■ **WHAT THE EXERCISE ASKS**: Your answer should reproduce the full set of records exactly as given.

Stored data:

————

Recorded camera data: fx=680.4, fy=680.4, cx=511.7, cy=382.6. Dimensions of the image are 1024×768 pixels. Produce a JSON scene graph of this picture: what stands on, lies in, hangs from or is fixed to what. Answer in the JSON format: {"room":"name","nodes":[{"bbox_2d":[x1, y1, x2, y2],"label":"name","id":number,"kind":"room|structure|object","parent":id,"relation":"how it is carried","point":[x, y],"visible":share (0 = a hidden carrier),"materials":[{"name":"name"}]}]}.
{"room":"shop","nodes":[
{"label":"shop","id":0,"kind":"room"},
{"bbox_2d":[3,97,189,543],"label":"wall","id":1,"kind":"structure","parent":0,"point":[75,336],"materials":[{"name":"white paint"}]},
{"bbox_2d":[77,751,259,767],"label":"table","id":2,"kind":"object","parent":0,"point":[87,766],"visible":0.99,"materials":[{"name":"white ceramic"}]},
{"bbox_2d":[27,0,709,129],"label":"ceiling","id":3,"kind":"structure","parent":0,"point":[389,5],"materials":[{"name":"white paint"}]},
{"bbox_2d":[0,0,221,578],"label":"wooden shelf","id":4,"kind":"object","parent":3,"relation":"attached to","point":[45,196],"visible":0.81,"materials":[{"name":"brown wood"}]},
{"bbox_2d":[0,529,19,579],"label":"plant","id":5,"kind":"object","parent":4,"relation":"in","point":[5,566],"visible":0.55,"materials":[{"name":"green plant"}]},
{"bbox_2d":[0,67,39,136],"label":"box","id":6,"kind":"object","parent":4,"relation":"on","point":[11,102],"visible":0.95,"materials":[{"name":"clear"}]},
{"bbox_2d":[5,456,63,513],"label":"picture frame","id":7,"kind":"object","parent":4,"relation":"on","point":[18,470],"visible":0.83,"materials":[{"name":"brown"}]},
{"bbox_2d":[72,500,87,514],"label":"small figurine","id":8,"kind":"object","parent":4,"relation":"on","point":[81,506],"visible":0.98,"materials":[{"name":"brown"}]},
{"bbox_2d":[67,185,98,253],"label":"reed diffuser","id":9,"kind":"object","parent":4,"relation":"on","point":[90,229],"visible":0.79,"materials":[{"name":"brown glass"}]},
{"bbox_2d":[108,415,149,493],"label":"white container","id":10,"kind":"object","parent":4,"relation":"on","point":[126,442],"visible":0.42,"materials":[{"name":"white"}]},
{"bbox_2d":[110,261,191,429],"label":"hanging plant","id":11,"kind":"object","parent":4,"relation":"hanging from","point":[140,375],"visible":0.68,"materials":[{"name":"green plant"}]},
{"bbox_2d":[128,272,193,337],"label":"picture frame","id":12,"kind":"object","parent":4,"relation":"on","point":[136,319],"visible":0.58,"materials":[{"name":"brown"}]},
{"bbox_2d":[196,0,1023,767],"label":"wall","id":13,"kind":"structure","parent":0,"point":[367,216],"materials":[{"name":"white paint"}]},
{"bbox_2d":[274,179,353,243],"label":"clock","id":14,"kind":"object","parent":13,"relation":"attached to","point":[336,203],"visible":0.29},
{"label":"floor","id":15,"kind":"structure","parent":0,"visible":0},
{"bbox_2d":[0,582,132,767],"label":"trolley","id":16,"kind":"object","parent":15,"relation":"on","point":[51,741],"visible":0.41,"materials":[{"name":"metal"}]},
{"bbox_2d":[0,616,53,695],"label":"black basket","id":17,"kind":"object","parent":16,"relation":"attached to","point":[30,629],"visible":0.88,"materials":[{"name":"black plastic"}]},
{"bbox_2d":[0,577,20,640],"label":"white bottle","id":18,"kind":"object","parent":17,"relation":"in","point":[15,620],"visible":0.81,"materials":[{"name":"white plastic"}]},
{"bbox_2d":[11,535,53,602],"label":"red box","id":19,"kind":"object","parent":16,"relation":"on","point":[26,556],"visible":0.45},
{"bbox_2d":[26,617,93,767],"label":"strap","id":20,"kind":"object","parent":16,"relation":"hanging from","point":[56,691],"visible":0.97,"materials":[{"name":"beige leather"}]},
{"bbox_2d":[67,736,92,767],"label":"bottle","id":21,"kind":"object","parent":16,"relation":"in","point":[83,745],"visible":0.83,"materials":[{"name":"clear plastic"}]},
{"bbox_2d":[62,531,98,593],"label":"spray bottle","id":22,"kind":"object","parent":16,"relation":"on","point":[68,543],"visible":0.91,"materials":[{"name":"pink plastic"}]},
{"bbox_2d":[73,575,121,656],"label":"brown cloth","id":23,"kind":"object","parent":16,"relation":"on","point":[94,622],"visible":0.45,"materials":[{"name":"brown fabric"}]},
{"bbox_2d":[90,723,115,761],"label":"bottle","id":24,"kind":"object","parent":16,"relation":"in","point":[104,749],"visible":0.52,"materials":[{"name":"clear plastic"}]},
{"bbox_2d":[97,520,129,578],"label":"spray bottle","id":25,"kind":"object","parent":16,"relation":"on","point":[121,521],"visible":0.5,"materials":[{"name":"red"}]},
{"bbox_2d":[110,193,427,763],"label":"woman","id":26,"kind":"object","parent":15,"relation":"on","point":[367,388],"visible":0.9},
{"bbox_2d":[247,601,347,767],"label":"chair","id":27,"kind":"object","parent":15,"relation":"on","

————

■ **WRITTEN REPLY**:
Recorded camera data: fx=680.4, fy=680.4, cx=511.7, cy=382.6. Dimensions of the image are 1024×768 pixels. Produce a JSON scene graph of this picture: what stands on, lies in, hangs from or is fixed to what. Answer in the JSON format: {"room":"name","nodes":[{"bbox_2d":[x1, y1, x2, y2],"label":"name","id":number,"kind":"room|structure|object","parent":id,"relation":"how it is carried","point":[x, y],"visible":share (0 = a hidden carrier),"materials":[{"name":"name"}]}]}.
{"room":"shop","nodes":[
{"label":"shop","id":0,"kind":"room"},
{"bbox_2d":[3,97,189,543],"label":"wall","id":1,"kind":"structure","parent":0,"point":[75,336],"materials":[{"name":"white paint"}]},
{"bbox_2d":[77,751,259,767],"label":"table","id":2,"kind":"object","parent":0,"point":[87,766],"visible":0.99,"materials":[{"name":"white ceramic"}]},
{"bbox_2d":[27,0,709,129],"label":"ceiling","id":3,"kind":"structure","parent":0,"point":[389,5],"materials":[{"name":"white paint"}]},
{"bbox_2d":[0,0,221,578],"label":"wooden shelf","id":4,"kind":"object","parent":3,"relation":"attached to","point":[45,196],"visible":0.81,"materials":[{"name":"brown wood"}]},
{"bbox_2d":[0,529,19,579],"label":"plant","id":5,"kind":"object","parent":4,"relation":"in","point":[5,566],"visible":0.55,"materials":[{"name":"green plant"}]},
{"bbox_2d":[0,67,39,136],"label":"box","id":6,"kind":"object","parent":4,"relation":"on","point":[11,102],"visible":0.95,"materials":[{"name":"clear"}]},
{"bbox_2d":[5,456,63,513],"label":"picture frame","id":7,"kind":"object","parent":4,"relation":"on","point":[18,470],"visible":0.83,"materials":[{"name":"brown"}]},
{"bbox_2d":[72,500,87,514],"label":"small figurine","id":8,"kind":"object","parent":4,"relation":"on","point":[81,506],"visible":0.98,"materials":[{"name":"brown"}]},
{"bbox_2d":[67,185,98,253],"label":"reed diffuser","id":9,"kind":"object","parent":4,"relation":"on","point":[90,229],"visible":0.79,"materials":[{"name":"brown glass"}]},
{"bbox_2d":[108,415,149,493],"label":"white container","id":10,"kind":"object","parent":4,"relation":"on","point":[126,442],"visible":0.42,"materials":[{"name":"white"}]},
{"bbox_2d":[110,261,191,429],"label":"hanging plant","id":11,"kind":"object","parent":4,"relation":"hanging from","point":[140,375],"visible":0.68,"materials":[{"name":"green plant"}]},
{"bbox_2d":[128,272,193,337],"label":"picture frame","id":12,"kind":"object","parent":4,"relation":"on","point":[136,319],"visible":0.58,"materials":[{"name":"brown"}]},
{"bbox_2d":[196,0,1023,767],"label":"wall","id":13,"kind":"structure","parent":0,"point":[367,216],"materials":[{"name":"white paint"}]},
{"bbox_2d":[274,179,353,243],"label":"clock","id":14,"kind":"object","parent":13,"relation":"attached to","point":[336,203],"visible":0.29},
{"label":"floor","id":15,"kind":"structure","parent":0,"visible":0},
{"bbox_2d":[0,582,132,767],"label":"trolley","id":16,"kind":"object","parent":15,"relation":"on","point":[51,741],"visible":0.41,"materials":[{"name":"metal"}]},
{"bbox_2d":[0,616,53,695],"label":"black basket","id":17,"kind":"object","parent":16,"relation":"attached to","point":[30,629],"visible":0.88,"materials":[{"name":"black plastic"}]},
{"bbox_2d":[0,577,20,640],"label":"white bottle","id":18,"kind":"object","parent":17,"relation":"in","point":[15,620],"visible":0.81,"materials":[{"name":"white plastic"}]},
{"bbox_2d":[11,535,53,602],"label":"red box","id":19,"kind":"object","parent":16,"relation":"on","point":[26,556],"visible":0.45},
{"bbox_2d":[26,617,93,767],"label":"strap","id":20,"kind":"object","parent":16,"relation":"hanging from","point":[56,691],"visible":0.97,"materials":[{"name":"beige leather"}]},
{"bbox_2d":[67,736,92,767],"label":"bottle","id":21,"kind":"object","parent":16,"relation":"in","point":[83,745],"visible":0.83,"materials":[{"name":"clear plastic"}]},
{"bbox_2d":[62,531,98,593],"label":"spray bottle","id":22,"kind":"object","parent":16,"relation":"on","point":[68,543],"visible":0.91,"materials":[{"name":"pink plastic"}]},
{"bbox_2d":[73,575,121,656],"label":"brown cloth","id":23,"kind":"object","parent":16,"relation":"on","point":[94,622],"visible":0.45,"materials":[{"name":"brown fabric"}]},
{"bbox_2d":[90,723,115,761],"label":"bottle","id":24,"kind":"object","parent":16,"relation":"in","point":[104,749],"visible":0.52,"materials":[{"name":"clear plastic"}]},
{"bbox_2d":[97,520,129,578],"label":"spray bottle","id":25,"kind":"object","parent":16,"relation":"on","point":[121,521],"visible":0.5,"materials":[{"name":"red"}]},
{"bbox_2d":[110,193,427,763],"label":"woman","id":26,"kind":"object","parent":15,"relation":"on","point":[367,388],"visible":0.9},
{"bbox_2d":[247,601,347,767],"label":"chair","id":27,"kind":"object","parent":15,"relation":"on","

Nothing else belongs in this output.